Another common mistake employers make is to receive a notice of inspection from ICE and not take the audit seriously. Form I-9 audits do not usually entail multiple ICE agents arriving with guns, as was common during worksite raids in the past. As a result, many employers let their guard down when the “friendly” ICE auditor arrives at the door.
Many employers fail to take the audit seriously, a mistake that typically results in a notice of significant fines when it is generally too late to address problems that would have mitigated the fine amount.

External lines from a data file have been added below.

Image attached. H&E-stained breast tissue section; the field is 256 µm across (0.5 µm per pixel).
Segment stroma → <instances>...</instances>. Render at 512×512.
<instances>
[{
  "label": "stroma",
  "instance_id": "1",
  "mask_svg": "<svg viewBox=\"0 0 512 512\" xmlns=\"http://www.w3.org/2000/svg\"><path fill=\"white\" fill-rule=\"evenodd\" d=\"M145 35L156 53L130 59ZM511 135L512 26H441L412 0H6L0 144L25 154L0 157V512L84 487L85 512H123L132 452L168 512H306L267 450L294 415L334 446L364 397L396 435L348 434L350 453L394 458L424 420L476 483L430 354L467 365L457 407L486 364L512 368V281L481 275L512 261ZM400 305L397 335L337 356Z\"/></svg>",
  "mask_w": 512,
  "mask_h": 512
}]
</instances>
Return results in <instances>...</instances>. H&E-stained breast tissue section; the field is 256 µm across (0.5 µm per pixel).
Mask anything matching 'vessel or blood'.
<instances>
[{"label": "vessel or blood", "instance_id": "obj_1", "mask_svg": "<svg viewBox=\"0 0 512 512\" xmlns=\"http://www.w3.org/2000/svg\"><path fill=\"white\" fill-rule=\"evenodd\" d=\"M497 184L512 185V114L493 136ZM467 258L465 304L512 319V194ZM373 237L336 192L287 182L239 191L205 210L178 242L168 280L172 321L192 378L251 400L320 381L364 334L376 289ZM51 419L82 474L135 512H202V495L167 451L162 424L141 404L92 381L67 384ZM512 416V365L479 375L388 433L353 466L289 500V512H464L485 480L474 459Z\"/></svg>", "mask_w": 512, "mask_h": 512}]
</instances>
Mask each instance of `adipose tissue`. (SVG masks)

Recommendations for employers
Employers are encouraged to confer with employment counsel now to ensure that they are administering, completing and storing Form I-9 in a timely and appropriate manner. As ICE’s audits typically entail little advance notice, implementing best practices now is highly recommended.
In addition, it is crucial to be sure that the entire workplace is ready for a government audit on short notice. In this regard, ICE will advise other federal agencies of any other violations observed during ICE’s visit, such as report apparent safety violations to OSHA or report to the Department of Labor the failure to post required notices.
An excellent way to get started, or to maintain an existing compliant Form I-9 program, is to provide on- or off-site training to those supervisors, managers and human resources officials involved in the Form I-9 function.
Finally, employers that complete and/or store Form I-9 electronically should confer with both employment counsel and information-technology experts to ensure compliance with ICE’s numerous technical requirements.
William E. Hannum III is managing partner at Schwartz Hannum, a labor and employment firm representing management in Andover, Mass.